- INFORMATION SUPPLIED
====
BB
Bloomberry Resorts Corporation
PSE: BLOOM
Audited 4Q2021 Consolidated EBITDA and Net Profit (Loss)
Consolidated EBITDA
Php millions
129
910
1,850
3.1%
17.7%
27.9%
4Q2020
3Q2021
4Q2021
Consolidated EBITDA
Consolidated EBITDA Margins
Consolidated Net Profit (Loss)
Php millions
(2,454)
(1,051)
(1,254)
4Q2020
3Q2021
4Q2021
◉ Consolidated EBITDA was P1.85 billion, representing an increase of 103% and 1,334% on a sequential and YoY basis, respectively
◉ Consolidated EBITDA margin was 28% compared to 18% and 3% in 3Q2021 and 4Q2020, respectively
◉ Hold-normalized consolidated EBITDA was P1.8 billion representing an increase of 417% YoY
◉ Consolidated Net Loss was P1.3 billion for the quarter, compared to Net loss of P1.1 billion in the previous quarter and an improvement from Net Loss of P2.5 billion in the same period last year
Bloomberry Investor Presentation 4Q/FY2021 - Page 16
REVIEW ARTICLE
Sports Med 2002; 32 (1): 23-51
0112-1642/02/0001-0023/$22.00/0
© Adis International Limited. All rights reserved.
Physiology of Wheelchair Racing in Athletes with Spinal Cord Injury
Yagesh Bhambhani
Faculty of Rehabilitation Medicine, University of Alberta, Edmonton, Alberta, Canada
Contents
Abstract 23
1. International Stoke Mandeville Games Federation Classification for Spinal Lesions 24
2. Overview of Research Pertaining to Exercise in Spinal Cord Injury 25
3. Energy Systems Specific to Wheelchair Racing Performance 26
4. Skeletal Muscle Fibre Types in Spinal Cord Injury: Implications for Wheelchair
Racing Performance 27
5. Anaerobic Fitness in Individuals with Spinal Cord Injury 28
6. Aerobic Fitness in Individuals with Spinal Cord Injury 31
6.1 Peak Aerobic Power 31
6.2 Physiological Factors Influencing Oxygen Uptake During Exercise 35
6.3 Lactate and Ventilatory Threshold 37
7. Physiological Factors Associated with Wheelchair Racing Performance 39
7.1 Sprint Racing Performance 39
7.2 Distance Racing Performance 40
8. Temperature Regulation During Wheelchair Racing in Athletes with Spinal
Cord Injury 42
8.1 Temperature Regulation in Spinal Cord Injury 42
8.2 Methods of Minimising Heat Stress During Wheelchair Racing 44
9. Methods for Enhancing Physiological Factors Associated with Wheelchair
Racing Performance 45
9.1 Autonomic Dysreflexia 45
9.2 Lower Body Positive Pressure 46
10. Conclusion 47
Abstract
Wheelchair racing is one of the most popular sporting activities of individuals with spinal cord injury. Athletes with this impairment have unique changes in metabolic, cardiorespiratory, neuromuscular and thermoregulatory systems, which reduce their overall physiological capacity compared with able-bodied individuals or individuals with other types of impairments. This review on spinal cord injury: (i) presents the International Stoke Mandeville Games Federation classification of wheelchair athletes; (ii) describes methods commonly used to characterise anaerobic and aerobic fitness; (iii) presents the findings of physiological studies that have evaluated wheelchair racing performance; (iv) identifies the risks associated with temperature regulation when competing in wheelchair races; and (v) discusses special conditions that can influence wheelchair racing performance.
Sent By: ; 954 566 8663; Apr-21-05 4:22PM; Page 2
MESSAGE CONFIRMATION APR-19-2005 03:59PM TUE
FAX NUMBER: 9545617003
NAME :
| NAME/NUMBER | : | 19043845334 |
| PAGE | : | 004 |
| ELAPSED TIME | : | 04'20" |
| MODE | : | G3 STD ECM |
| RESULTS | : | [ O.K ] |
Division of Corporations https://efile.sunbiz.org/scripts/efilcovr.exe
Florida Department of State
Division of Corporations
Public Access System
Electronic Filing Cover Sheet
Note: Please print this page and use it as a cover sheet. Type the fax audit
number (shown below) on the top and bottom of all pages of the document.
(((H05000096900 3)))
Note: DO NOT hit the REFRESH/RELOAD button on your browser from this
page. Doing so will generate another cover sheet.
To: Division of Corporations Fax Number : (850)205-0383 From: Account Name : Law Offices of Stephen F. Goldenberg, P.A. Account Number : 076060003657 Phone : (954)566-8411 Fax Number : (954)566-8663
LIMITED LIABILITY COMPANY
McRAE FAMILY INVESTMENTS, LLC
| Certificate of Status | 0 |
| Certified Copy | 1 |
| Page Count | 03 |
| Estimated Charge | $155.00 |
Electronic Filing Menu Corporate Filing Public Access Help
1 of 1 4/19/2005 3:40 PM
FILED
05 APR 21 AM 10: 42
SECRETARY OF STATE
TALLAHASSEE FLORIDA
====
- WHAT YOU NEED TO DO
All lines of the data that hold "Note" need to be copied.

- REPLY
Note: Please print this page and use it as a cover sheet. Type the fax audit
Note: DO NOT hit the REFRESH/RELOAD button on your browser from this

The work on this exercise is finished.